Raspberry Pi: How do you make a $25 computer?

The Raspberry Pi, the brainchild of University of Cambridge researchers, is a new cheap computer intended to help school kids get programming. It's all the rage at the moment. In fact, when it was released, the demand was so great that the Raspberry Pi website crashed under the numbers of people trying to get their hands on one. It's really just a cheap but quite powerful computer. But how do you create a powerful computer that can be sold for less than $25?

It's Fab

The Raspberry Pi is essentially made up of a computer processor with high performance video and graphics, a reasonable amount of memory, and sockets to connect camera memory cards, keyboard, mouse and the like. The most expensive component is the chip with the processor on. Chips are cheap to create but only once the fabrication plant is set up.
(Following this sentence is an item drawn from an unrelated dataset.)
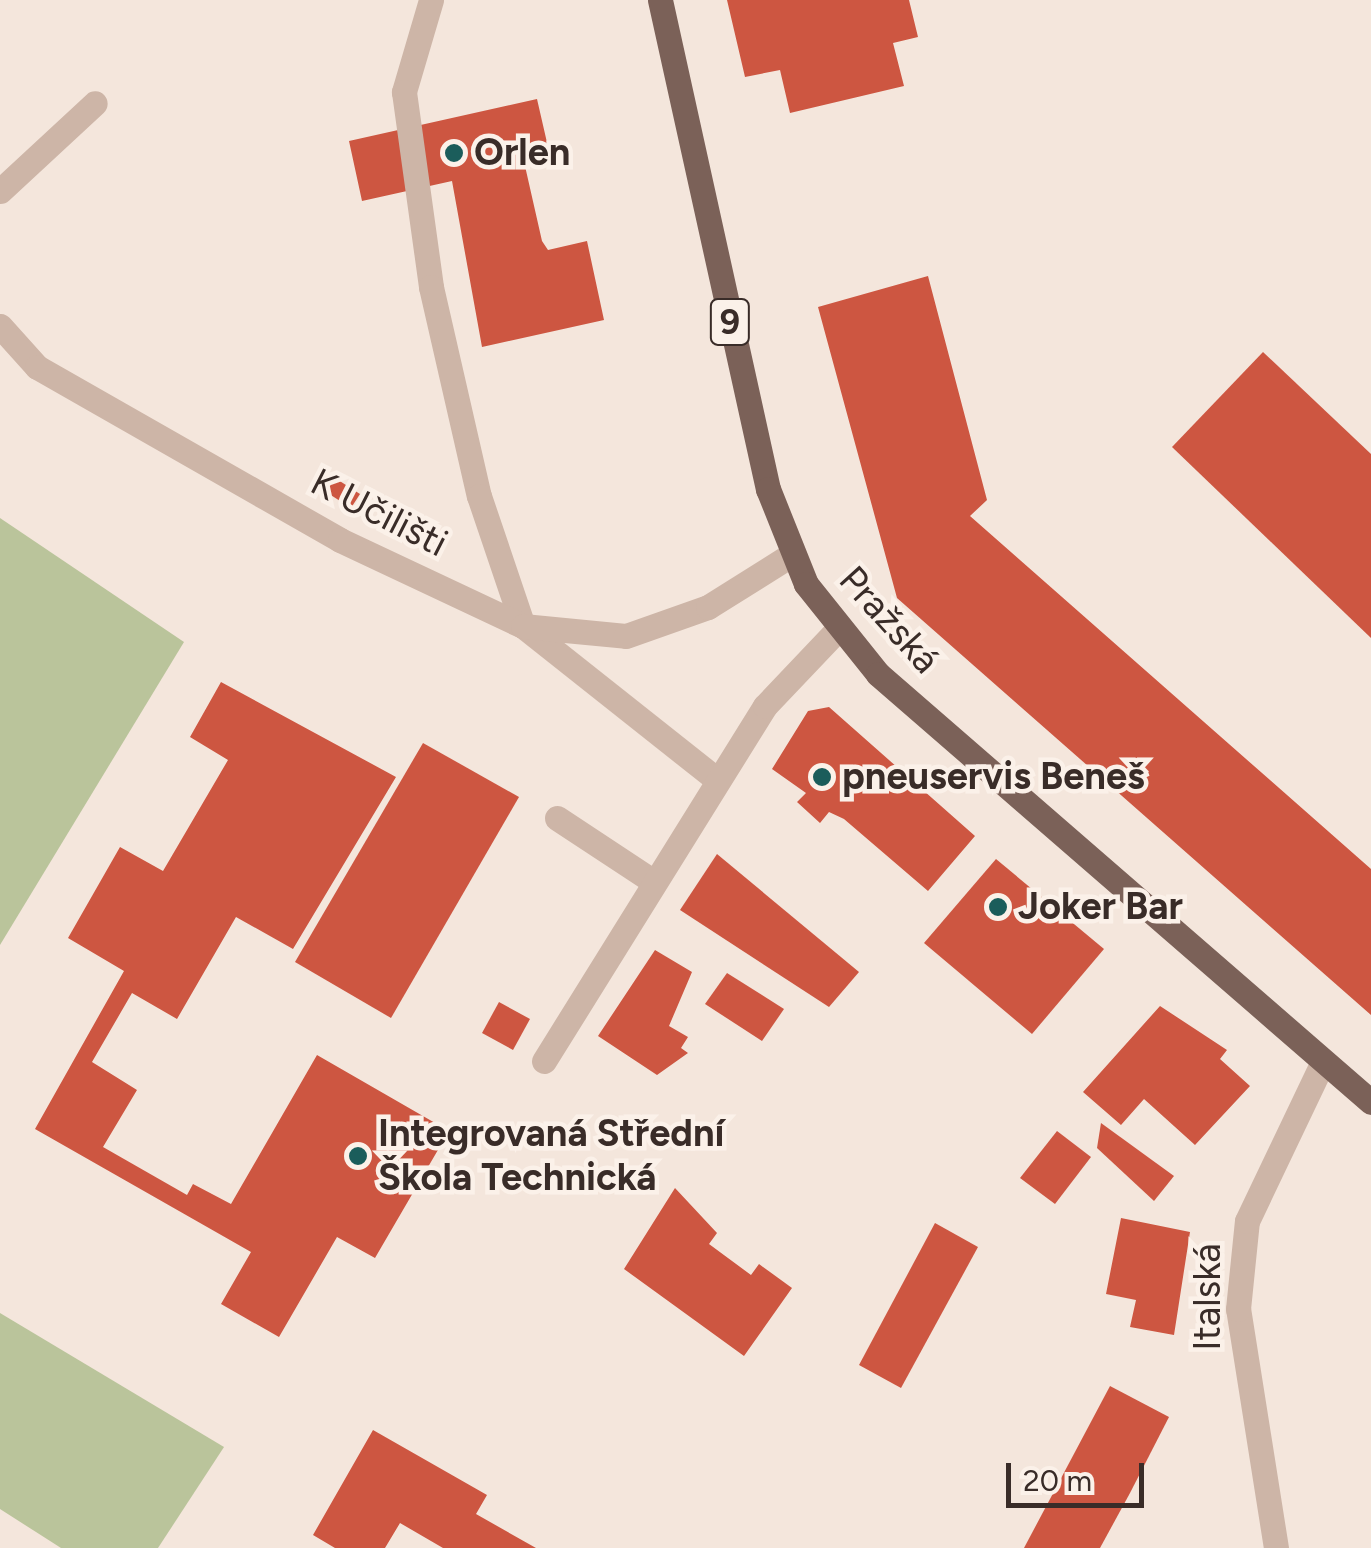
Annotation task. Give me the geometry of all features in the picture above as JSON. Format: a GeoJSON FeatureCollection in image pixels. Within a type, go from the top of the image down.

It's very much like printing a book. If you wanted a publisher to only print a single copy of your new novel, that copy would cost thousands of pounds. Someone has to spend the time preparing it and setting up the press for printing it. That is expensive. Once the press is ready to print though it then doesn't cost much more than the ink and the paper to print more at the same time. If you think it will be a best seller and print tens of thousands, that initial cost is spread across all those copies so each one then costs pence. It's the same for computer chips. The big cost is in setting up the fabrication line. That costs tens of millions of dollars for a new chip. Once set up making each chip is a few dollars. It's therefore only economical if you are going to fabricate (and manage to sell) millions.
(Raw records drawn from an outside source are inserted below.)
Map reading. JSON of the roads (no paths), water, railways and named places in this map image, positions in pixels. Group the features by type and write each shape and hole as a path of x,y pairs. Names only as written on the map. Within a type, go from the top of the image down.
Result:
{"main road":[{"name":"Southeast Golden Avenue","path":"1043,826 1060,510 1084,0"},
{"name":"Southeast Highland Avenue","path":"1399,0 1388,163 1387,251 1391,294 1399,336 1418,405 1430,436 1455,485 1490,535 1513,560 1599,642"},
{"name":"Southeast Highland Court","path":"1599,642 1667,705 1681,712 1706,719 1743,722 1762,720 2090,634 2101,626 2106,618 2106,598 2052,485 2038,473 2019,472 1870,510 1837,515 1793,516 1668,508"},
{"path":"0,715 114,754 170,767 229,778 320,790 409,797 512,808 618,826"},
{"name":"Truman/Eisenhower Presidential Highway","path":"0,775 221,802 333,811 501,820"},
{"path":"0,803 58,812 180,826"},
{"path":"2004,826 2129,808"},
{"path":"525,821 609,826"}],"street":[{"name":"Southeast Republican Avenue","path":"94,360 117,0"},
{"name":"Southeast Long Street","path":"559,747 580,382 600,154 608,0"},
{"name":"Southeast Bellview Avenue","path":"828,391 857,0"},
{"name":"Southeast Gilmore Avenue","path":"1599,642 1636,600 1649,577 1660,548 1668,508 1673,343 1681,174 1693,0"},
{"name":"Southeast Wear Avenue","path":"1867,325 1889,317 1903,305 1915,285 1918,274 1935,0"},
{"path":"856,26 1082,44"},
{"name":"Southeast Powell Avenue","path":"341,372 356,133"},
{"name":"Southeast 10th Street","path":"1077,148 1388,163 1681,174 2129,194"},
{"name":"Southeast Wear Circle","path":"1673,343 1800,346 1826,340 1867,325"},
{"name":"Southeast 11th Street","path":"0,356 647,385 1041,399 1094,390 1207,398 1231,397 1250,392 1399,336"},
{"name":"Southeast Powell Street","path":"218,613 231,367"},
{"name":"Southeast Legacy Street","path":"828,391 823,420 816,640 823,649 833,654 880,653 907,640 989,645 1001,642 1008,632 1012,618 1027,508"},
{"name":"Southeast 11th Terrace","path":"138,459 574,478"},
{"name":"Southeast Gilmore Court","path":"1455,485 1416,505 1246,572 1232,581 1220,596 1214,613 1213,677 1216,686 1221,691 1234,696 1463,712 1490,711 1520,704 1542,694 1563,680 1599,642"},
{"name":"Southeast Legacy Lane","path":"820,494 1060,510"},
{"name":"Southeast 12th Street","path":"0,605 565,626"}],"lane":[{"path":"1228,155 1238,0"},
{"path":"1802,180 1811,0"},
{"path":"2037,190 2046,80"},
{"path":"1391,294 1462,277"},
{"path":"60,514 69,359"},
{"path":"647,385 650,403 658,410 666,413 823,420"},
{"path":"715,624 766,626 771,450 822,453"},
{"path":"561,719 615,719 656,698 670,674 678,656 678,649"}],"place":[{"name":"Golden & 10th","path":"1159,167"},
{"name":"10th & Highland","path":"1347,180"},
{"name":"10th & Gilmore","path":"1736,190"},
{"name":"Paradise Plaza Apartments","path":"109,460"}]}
So a $25 computer is definitely possible if you know you will sell millions, but for Raspberry Pi the initial aims were more modest. Fabricating millions of chips and then not selling them would just leave you bankrupt!
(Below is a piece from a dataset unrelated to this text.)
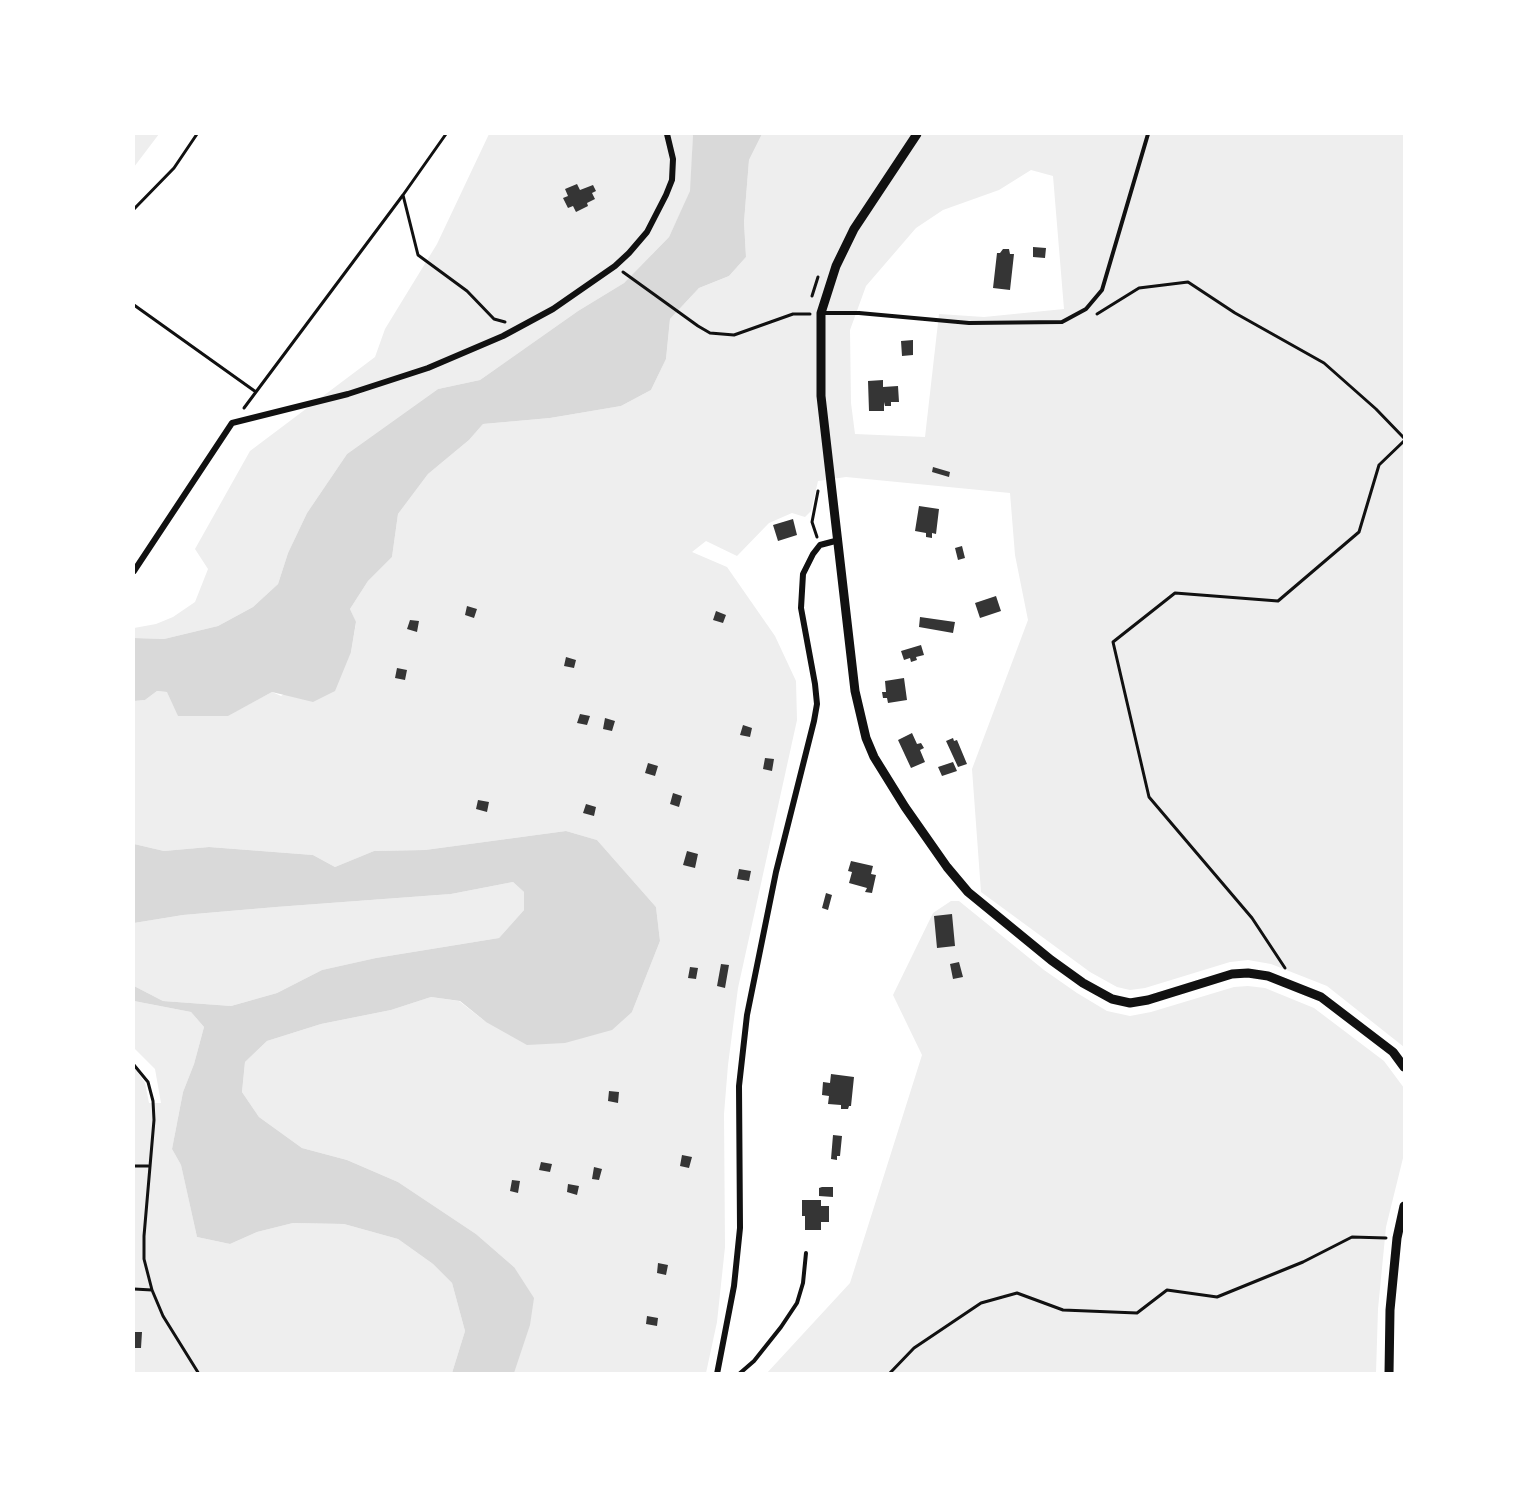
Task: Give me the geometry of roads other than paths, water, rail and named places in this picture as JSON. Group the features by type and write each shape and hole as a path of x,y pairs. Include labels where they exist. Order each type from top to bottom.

So how did the Raspberry Pi Foundation do it? Well it turned out similar chips already existed for HDTV set-top boxes - they are just computers in disguise. A semiconductor company called Broadcom had chips that were almost exactly what was needed and Broadcom were really keen to help given the Raspberry Pi foundation is a charity with the very laudable aim of getting more people programming. There was one problem though. The idea was that Raspberry Pis would use the Linux operating system. To do that you would need lots more computer memory than you could make available for $25. The existing chip wouldn't quite cut it.

Forget it

Most computers get round this problem of lack of memory using 'virtual memory' hardware. What is virtual memory? It's just a clever way to give the appearance of having more memory than you really do. Suppose you are going shopping. You intend to buy clothes from your favorite boutique, food from the supermarket and some things for the house from a department store. Trouble is you know your memory just isn't good enough to remember so many things. You are bound to forget something. No problem you just write a list for each shop. When in the boutique you just read off the things you wanted there. It's a small list so once looked at you can remember it all. When you go to the department store you can forget the boutique list completely and just read off the new department store set of items, then the same again in the supermarket. Now suppose you didn't get everything you wanted in the boutique. After the supermarket you go to another clothes shop and check the boutique list again to see what hasn't been crossed off. Off you go again, mind only on clothes. No need to worry about the other lists.

The Raspberry Pi Model B

Virtual memory works in the same way. It is used in situations where the computer will need to multitask. It can actually only do one thing at a time so each separate task takes turns just as you couldn't go in all the shops simultaneously so visited them on after the other. Rather than storing all the data needed for each task in memory at once, they are all stored out on an external disk (which acts like the piece of paper storing the lists). Each time a task is started or continued, its data is swapped back in to memory (just as you re-learnt the appropriate shopping list at each new shop). When it's another task's turn, all its current data is stored back out to disk, ready for the new task to take over.

There for you

Virtual memory hardware makes all this happen invisibly. It manages all the swapping so that the actual computer is completely unaware that it doesn't really just have one big memory where everything is. The hardware makes sure that task's data is just there in its memory when it needs it. That's a bit like having your own personal assistant who looks after the lists and as you wander round the shops just tells you what you want next as you get there.

So back to the Raspberry Pi. What was needed was for Broadcom HDTV chips to include virtual memory hardware...and possibly because Broadcom were very supportive their next chip design did! That meant the Raspberry Pi Foundation didn't need a fabrication line to be set up just for them. They could buy what were now off-the shelf chips really cheaply.

So the Raspberry Pi is up and running. A lucky few have them already and it won't be long before there are plenty fabricated. Now what is needed is for the people who do get their hands on them to start programming.